Progressive Farmer Editor Clarence Poe Born

A 1956 reprint of the first issue of The Progressive Farmer now in the collection of N.C. Museum of History

On January 10, 1881, Clarence Poe, social and agricultural reformer, was born. During his more than 50 years at The Progressive Farmer, Poe became one of the most influential opinion-molders in the modern South. Born in Chatham County and never educated beyond grade school, Poe was eventually the recipient of five honorary doctorates. At age sixteen he became a writer and office boy for the Raleigh-based magazine founded by L. L. Polk. Two years later he became the editor, and in 1903, he purchased the publication for $7,500 and became its publisher. During the next several decades the journal became the preeminent agricultural publication in the South.

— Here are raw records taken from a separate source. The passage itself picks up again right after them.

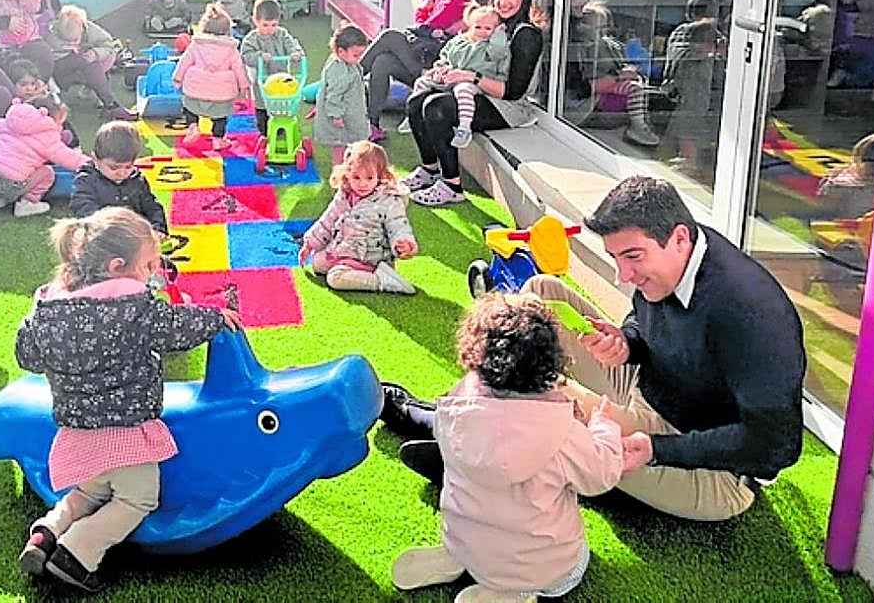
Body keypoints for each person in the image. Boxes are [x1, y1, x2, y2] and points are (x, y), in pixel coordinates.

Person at [382, 176, 807, 523]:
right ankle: (478, 432)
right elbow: (645, 318)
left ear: (679, 239)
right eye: (616, 258)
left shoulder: (751, 313)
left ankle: (459, 439)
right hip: (646, 388)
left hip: (707, 465)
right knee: (539, 294)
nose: (623, 275)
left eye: (633, 257)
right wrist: (626, 343)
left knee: (557, 405)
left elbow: (777, 445)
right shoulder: (682, 247)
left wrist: (659, 450)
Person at [13, 208, 240, 592]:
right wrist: (217, 318)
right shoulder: (135, 308)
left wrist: (36, 320)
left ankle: (46, 533)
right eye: (148, 265)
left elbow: (27, 356)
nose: (153, 272)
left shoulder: (49, 308)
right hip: (127, 434)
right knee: (137, 500)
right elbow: (176, 328)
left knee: (88, 493)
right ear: (116, 266)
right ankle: (77, 552)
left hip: (77, 433)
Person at [391, 292, 623, 602]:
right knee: (573, 567)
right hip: (541, 566)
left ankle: (458, 557)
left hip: (462, 540)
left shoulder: (454, 404)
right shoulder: (562, 431)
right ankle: (516, 590)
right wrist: (603, 427)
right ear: (551, 363)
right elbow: (601, 475)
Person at [401, 0, 544, 207]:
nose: (504, 2)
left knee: (437, 107)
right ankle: (430, 169)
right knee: (417, 101)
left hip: (508, 107)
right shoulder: (489, 22)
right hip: (475, 91)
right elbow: (464, 51)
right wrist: (446, 69)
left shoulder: (526, 35)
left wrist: (470, 77)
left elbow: (512, 93)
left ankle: (452, 186)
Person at [360, 0, 475, 141]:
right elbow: (426, 30)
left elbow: (423, 27)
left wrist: (422, 11)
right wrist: (427, 24)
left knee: (389, 36)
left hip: (436, 70)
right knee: (383, 61)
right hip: (424, 59)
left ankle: (348, 78)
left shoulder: (459, 0)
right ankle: (372, 124)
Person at [298, 140, 418, 294]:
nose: (362, 184)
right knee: (317, 263)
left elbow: (398, 226)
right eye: (356, 177)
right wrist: (310, 244)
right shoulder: (345, 195)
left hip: (371, 258)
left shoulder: (388, 201)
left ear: (380, 175)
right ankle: (347, 267)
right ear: (347, 174)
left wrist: (404, 243)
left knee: (335, 278)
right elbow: (328, 220)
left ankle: (382, 280)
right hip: (346, 250)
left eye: (369, 178)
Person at [561, 0, 660, 148]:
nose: (602, 34)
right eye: (597, 29)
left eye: (605, 28)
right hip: (594, 97)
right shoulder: (584, 47)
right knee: (635, 89)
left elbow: (619, 63)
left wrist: (627, 71)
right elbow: (588, 81)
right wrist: (619, 75)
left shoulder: (608, 44)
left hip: (608, 87)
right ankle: (638, 127)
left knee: (645, 89)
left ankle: (643, 122)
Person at [0, 94, 91, 218]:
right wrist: (92, 163)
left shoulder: (9, 123)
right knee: (47, 173)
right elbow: (68, 158)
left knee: (8, 169)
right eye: (60, 123)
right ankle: (27, 204)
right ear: (49, 118)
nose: (60, 127)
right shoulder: (47, 136)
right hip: (11, 183)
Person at [402, 4, 508, 149]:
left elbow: (498, 53)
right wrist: (440, 68)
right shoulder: (459, 41)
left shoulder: (490, 46)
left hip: (473, 81)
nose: (482, 32)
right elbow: (444, 56)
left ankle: (464, 127)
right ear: (470, 26)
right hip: (451, 76)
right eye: (478, 27)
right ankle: (412, 115)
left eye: (488, 29)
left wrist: (499, 35)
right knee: (422, 82)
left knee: (463, 90)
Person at [172, 3, 252, 150]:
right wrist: (244, 87)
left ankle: (193, 126)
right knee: (220, 118)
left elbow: (184, 62)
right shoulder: (231, 49)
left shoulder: (196, 45)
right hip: (221, 94)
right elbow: (239, 69)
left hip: (196, 90)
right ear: (228, 30)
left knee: (189, 108)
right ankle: (218, 139)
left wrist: (177, 78)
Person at [662, 0, 727, 174]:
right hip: (689, 87)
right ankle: (689, 159)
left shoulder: (716, 34)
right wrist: (703, 53)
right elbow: (677, 55)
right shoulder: (684, 31)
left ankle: (698, 159)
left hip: (710, 88)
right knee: (688, 123)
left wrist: (718, 54)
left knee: (702, 125)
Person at [69, 121, 167, 233]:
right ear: (96, 159)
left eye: (128, 167)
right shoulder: (87, 180)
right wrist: (103, 224)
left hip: (133, 233)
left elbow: (151, 206)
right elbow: (82, 205)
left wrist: (158, 227)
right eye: (114, 168)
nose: (122, 173)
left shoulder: (137, 179)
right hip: (100, 233)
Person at [45, 5, 138, 122]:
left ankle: (107, 101)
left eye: (75, 40)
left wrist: (95, 53)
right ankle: (111, 105)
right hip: (60, 68)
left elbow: (108, 45)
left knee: (92, 63)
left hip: (85, 64)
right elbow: (50, 55)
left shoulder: (92, 30)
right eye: (68, 41)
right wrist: (66, 48)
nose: (72, 43)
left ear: (82, 27)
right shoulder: (52, 33)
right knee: (88, 64)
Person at [239, 0, 306, 136]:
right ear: (256, 21)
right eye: (265, 25)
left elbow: (292, 44)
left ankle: (281, 133)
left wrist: (296, 53)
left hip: (282, 81)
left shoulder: (282, 34)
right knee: (263, 112)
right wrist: (259, 56)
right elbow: (246, 56)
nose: (270, 29)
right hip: (262, 83)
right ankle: (264, 134)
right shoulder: (251, 39)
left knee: (282, 110)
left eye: (274, 25)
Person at [312, 25, 372, 166]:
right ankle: (339, 171)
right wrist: (336, 115)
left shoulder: (346, 62)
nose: (359, 58)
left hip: (351, 110)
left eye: (361, 54)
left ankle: (348, 168)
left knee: (349, 144)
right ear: (341, 51)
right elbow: (334, 95)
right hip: (343, 115)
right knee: (341, 144)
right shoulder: (340, 70)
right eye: (356, 55)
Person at [6, 58, 79, 147]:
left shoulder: (41, 100)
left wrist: (45, 95)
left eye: (33, 84)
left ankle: (72, 144)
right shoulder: (14, 105)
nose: (29, 88)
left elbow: (59, 109)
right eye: (23, 85)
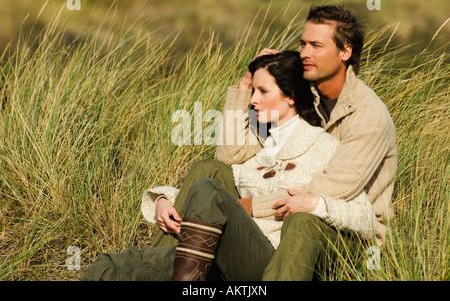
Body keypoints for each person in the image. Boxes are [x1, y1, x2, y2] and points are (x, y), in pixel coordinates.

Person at [81, 51, 377, 281]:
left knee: (208, 188)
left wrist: (317, 204)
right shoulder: (259, 146)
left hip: (269, 260)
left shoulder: (323, 147)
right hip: (220, 254)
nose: (253, 100)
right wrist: (161, 200)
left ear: (289, 97)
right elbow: (221, 167)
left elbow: (365, 217)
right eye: (252, 91)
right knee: (109, 266)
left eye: (262, 91)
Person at [217, 5, 397, 280]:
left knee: (303, 221)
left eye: (316, 45)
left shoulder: (369, 116)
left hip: (349, 235)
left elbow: (333, 189)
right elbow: (231, 154)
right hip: (282, 219)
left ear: (345, 52)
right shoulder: (298, 97)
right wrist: (246, 84)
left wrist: (250, 207)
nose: (304, 53)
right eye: (303, 43)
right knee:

Through his speeches, books and editorials, Poe promoted numerous Progressive initiatives such as “two-armed farming,” the idea that farmers should diversify into both crops and livestock.  Poe crusaded for better rural education and cooperative marketing.

Although he was urged to run for governor in 1940, Poe never sought political office. He never learned to drive and rode a horse three miles into work every working day. Although he officially retired in 1954, he continued to contribute to and serve as editor-in-chief of The Progressive Farmer until his death in 1964.